Reproduce verbatim all of the data given below, but do not carry over the images.
____ INPUT FOR THIS TASK
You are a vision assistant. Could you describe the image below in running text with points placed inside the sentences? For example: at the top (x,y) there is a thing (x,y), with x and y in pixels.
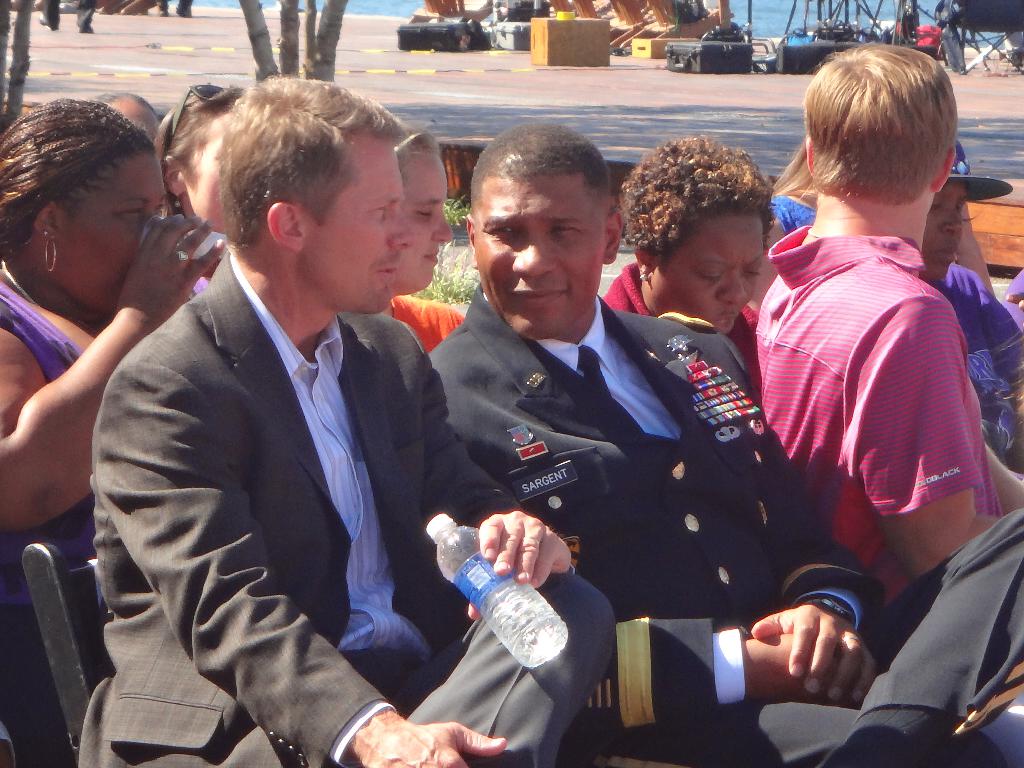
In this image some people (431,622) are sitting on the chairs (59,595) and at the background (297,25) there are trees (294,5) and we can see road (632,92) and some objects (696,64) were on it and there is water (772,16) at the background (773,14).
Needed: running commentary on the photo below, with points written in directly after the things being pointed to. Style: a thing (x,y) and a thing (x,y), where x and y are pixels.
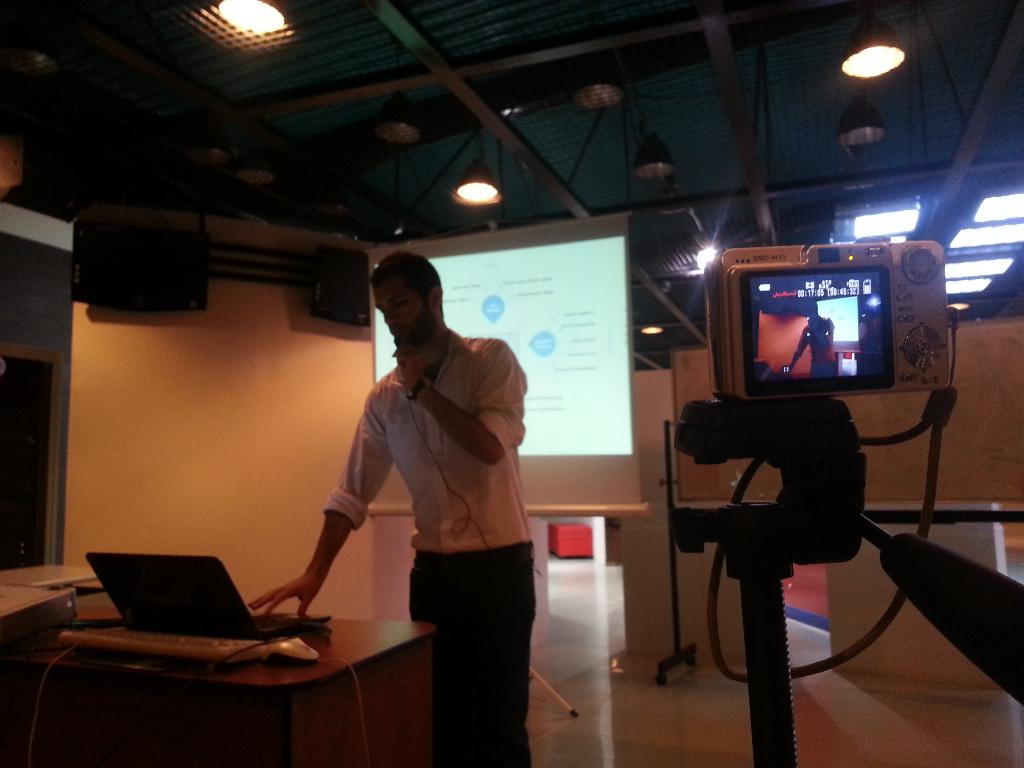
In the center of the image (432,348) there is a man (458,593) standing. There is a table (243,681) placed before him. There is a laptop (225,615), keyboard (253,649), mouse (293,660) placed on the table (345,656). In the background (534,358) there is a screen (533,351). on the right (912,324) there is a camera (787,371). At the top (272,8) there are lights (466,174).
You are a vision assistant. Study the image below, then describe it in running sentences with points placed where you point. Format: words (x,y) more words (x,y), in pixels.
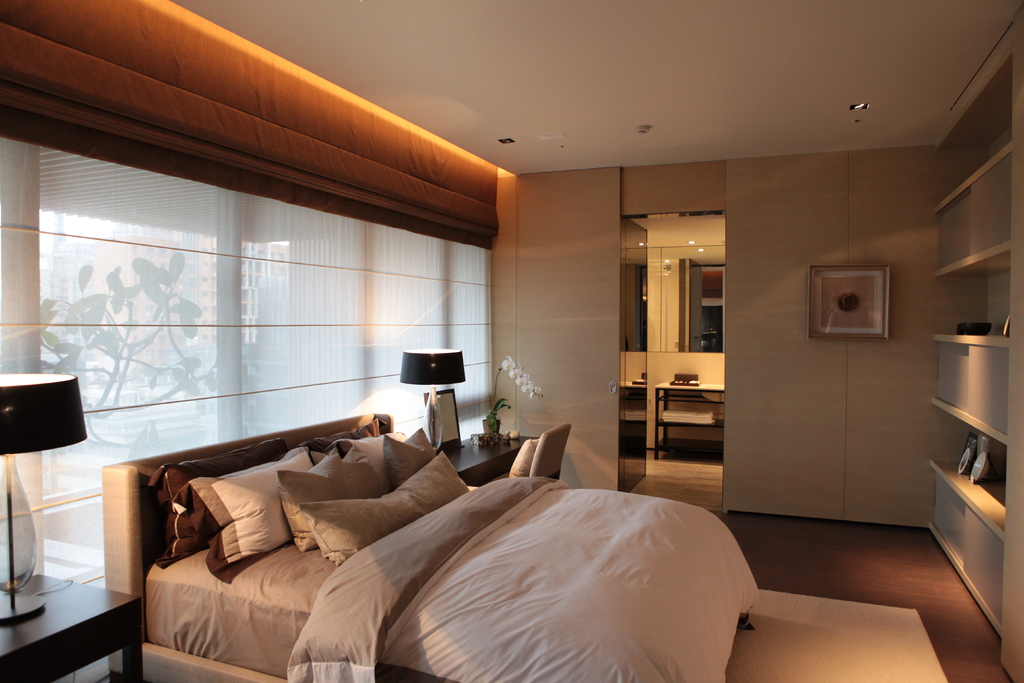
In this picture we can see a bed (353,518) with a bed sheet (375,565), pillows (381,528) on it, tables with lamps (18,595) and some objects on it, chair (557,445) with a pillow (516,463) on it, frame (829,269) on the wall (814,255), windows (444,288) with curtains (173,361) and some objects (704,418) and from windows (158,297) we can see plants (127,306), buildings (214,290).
________
*SOLUTION TO THE EXERCISE*:
You are a vision assistant. Could you describe the image below in running text with points placed inside the sentences? For example: at the top (x,y) there is a thing (x,y), with x and y in pixels.
In this image some people (431,622) are sitting on the chairs (59,595) and at the background (297,25) there are trees (294,5) and we can see road (632,92) and some objects (696,64) were on it and there is water (772,16) at the background (773,14).
Needed: running commentary on the photo below, with points written in directly after the things being pointed to. Style: a thing (x,y) and a thing (x,y), where x and y are pixels.
In the center of the image (432,348) there is a man (458,593) standing. There is a table (243,681) placed before him. There is a laptop (225,615), keyboard (253,649), mouse (293,660) placed on the table (345,656). In the background (534,358) there is a screen (533,351). on the right (912,324) there is a camera (787,371). At the top (272,8) there are lights (466,174).
You are a vision assistant. Study the image below, then describe it in running sentences with points placed where you point. Format: words (x,y) more words (x,y), in pixels.
In this picture we can see a bed (353,518) with a bed sheet (375,565), pillows (381,528) on it, tables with lamps (18,595) and some objects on it, chair (557,445) with a pillow (516,463) on it, frame (829,269) on the wall (814,255), windows (444,288) with curtains (173,361) and some objects (704,418) and from windows (158,297) we can see plants (127,306), buildings (214,290).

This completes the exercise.